The Impact of Abstract Expressionism

Jackson Pollock, One: Number 31, 1950, 1950, oil and enamel paint on unprimed canvas, 269.5 x 530.8 cm (The Museum of Modern Art, NY)
Jackson Pollock, One: Number 31, 1950, 1950, oil and enamel paint on unprimed canvas, 269.5 x 530.8 cm (The Museum of Modern Art, New York)

Painters in Postwar New York City

The end of World War II was a pivotal moment in world history and by extension the history of art. Many European artists had come to America during the 1930s to escape fascist regimes, and years of warfare had left much of Europe in ruins. In this context New York City emerged as the most important cultural center in the West. In part, this was due to the presence of a diverse group of European artists like Arshile Gorky, Marcel Duchamp, Salvador Dalì, Piet Mondrian, and Max Ernst, and the influential German teachers Josef Albers and Hans Hofmann. American artists’ exposure to European modernist movements also resulted from the founding of the Museum of Modern Art (1929), the Museum of Non-Objective Painting (later the Guggenheim Museum, 1939), and galleries that dealt in modern art, such as Peggy Guggenheim’s Art of this Century (1941). Both Americans and European expatriates joined American Abstract Artists, a group that advanced abstract art in America through exhibitions, lectures, and publications.

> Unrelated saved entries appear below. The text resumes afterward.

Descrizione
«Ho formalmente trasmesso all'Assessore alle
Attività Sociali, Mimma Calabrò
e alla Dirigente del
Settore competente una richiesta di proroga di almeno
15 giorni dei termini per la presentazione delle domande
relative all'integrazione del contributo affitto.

These institutions and the art patrons affiliated with them actively promoted the work of New York City artists. During the 1940s and ’50s, the scene was dominated by the figures of Abstract Expressionism, a group of loosely affiliated painters participating in the first truly American modernist movement (sometimes called the New York School), championed by the influential critic Clement Greenberg. Abstract Expressionism’s influences were diverse: the murals of the Federal Art Project, in which many of the painters had participated, various European abstract movements, like De Stijl, and especially Surrealism, with its emphasis on the unconscious mind that paralleled Abstract Expressionists’ focus on the artist’s psyche and spontaneous technique. Abstract Expressionist painters rejected representational forms, seeking an art that communicated on a monumental scale the artist’s inner state in a universal visual language.

Action Painting

These painters fall into two broad groups: those who focused on a gestural application of paint, and those who used large areas of colour as the basis of their compositions. The leading figures of the first group were Franz Kline, Robert Motherwell, Willem de Kooning, Lee Krasner, and above all Jackson Pollock. Pollock’s innovative technique of dripping paint on canvas spread on the floor of his studio prompted critic Harold Rosenberg to coin the term action painting to describe this type of practice. Action painting arose from the understanding of the painted object as the result of artistic process, which, as the immediate expression of the artist’s identity, was the true work of art. Helen Frankenthaler also employed experimental techniques by pouring thinned pigments onto untreated canvas.

Barnett Newman, Vir Heroicus Sublimis, 1950-51, oil on canvas, 242.2 x 541.7 cm (The Museum of Modern Art, New York)
Barnett Newman, Vir Heroicus Sublimis, 1950-51, oil on canvas, 242.2 x 541.7 cm (The Museum of Modern Art, New York)

Color Field Painting

The second branch of Abstract Expressionist painting is usually referred to as Color Field painting. Two central figures in this group were Mark Rothko, known for canvases composed of two or three soft, rectangular forms stacked vertically, and Barnett Newman, who, in contrast to Rothko, painted fields of colour with sharp edges interrupted by precise vertical stripes he called “zips.” Through the overwhelming scale and intense colour of their canvases, Color Field painters like Rothko and Newman revived the Romantic aesthetic of the sublime.[1]